Au-delà de toutes ses significations symboliques, la fête de Pessah est très concrètement la fête de la libération, de l’affranchissement, voire de la décolonisation. D’où sa signification permanente pour le peuple juif, et sa portée universelle qui n’a pas échappé aux Noirs persécutés dans leurs « negro spirituals » : « Let my people go », « Laisse partir mon peuple ». Que cesse l’esclavage, l’oppression, l’exploitation d’une collectivité par une autre. Le destin de l’homme, c’est d’être libre et de sortir de toutes les Egyptes qui le broient, l’aliènent, l’enchaînent. La vraie libération, c’est de cesser d’être « les serviteurs de serviteurs », non pas pour se livrer à nos fantaisies et à nos passions, ou pour remplacer un arbitraire par un autre arbitraire, mais pour devenir vraiment les servants du D-ieu Unique et Vivant.
A cet égard, Pessah est aussi important dans la pensée juive que Roch Hachana ou que Yom Kippour. Dans le rituel du judaïsme, la sortie d’Egypte est fréquemment mise sur le même plan que la Création du monde. Et même dans les Dix Commandements, D-ieu se présente d’emblée non comme le Créateur de l’univers mais comme « Celui qui t’a fait sortir d’Egypte, de la maison de servitude ». C’est là sa principale Révélation, sur un plan humain. Et c’est là notre principal titre de reconnaissance à son égard. D’ailleurs, l’une des sources de notre morale, c’est non pas je ne sais quel raisonnement philosophique, mais le rappel lancinant : « Souviens-toi que tu as été esclave en Egypte ». Et notre Haggada, lue au cours du seder de Pessah, précise : « De génération en génération, l’homme est tenu de se considérer comme étant lui-même sorti d’Egypte ». Il ne s’agit pas uniquement d’une formule de style mais d’une expérience et d’une responsabilité historiques malheureusement bien tangibles.

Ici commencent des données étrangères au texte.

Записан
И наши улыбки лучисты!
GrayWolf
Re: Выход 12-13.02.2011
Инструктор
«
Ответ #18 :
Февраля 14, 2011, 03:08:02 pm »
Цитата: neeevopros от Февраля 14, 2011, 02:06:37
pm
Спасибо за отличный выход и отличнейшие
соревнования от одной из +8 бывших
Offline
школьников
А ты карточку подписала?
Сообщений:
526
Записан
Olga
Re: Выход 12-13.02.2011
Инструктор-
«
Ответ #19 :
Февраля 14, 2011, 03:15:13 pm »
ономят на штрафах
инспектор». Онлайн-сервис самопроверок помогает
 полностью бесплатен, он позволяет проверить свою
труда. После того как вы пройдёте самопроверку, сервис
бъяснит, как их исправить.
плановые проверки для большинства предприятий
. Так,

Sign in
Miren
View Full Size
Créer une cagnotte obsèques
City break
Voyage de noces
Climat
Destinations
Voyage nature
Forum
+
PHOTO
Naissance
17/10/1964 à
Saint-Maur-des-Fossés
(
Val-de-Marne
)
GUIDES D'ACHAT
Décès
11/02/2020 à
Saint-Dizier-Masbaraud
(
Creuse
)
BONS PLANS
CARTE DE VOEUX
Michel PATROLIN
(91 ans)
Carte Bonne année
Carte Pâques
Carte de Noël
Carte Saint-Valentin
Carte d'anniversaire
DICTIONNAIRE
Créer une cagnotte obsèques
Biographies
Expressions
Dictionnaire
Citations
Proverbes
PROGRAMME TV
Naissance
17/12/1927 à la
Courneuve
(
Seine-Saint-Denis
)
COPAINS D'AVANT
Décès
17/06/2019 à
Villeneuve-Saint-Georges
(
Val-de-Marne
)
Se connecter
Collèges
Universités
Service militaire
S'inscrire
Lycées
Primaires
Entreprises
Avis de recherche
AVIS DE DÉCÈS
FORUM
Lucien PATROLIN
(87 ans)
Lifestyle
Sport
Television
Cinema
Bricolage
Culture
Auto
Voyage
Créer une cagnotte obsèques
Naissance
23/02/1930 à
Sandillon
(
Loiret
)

Tout le déroulement du seder illustre avec force et pénétration ce dur processus d’émancipation, de cheminement de la servitude vers la liberté, de la détresse vers la joie, du deuil vers la fête, des ténèbres vers la lumière, et de l’oppression vers l’affranchissement. La succession des rites est elle-même une pédagogie de la libération, libération d’autant plus exemplaire qu’elle concernait un peuple au sein d’un autre peuple.
Par exemple, pourquoi montre- t-on les herbes amères après l’agneau pascal et après la matsa alors que chronologiquement l’amertume aurait dû précéder les signes du salut ? Un maître hassidique, reb Simh’a Bounim de Psichkhe, explique ainsi cette inversion paradoxale : aussi longtemps que les Hébreux ne voyaient pas approcher la délivrance, ils ne ressentaient pas vraiment la misère de leur sort. Mais aussitôt que Moïse leur eut parlé de liberté, ils s’éveillèrent et comprirent l’amertume de l’asservissement. Nous trouvons là comme un écho de la profonde pensée du Midrach : « La servitude abaisse les hommes jusqu’à s’en faire aimer ». Pour transformer un clan en une nation, il lui faut à la fois un libérateur et un législateur. Si l’un et l’autre se confondent comme chez Moïse, on est en présence d’une situation privilégiée.
Pessah coïncide avec le début du printemps, avec les prémices de l’orge, avec le fleurissement des arbres – tous événements qui sont célébrés par le judaïsme en même temps et presque au même titre que la liberté recouvrée. C’est le temps de toutes les promesses, de toutes les espérances, le printemps des peuples. C’est le prélude, le commencement, l’avant-goût aussi du grand Pessah des temps messianiques.
On ne peut être libre seul. On ne peut savourer égoïstement sa liberté. C’est pourquoi la commémoration de Pessah s’ouvre par cette invitation « Kol dikhfin yeté veyekhoul », « Que tous ceux qui ont faim viennent et mangent, et que tous ceux qui en ont le besoin puissent avoir leur Pessah ».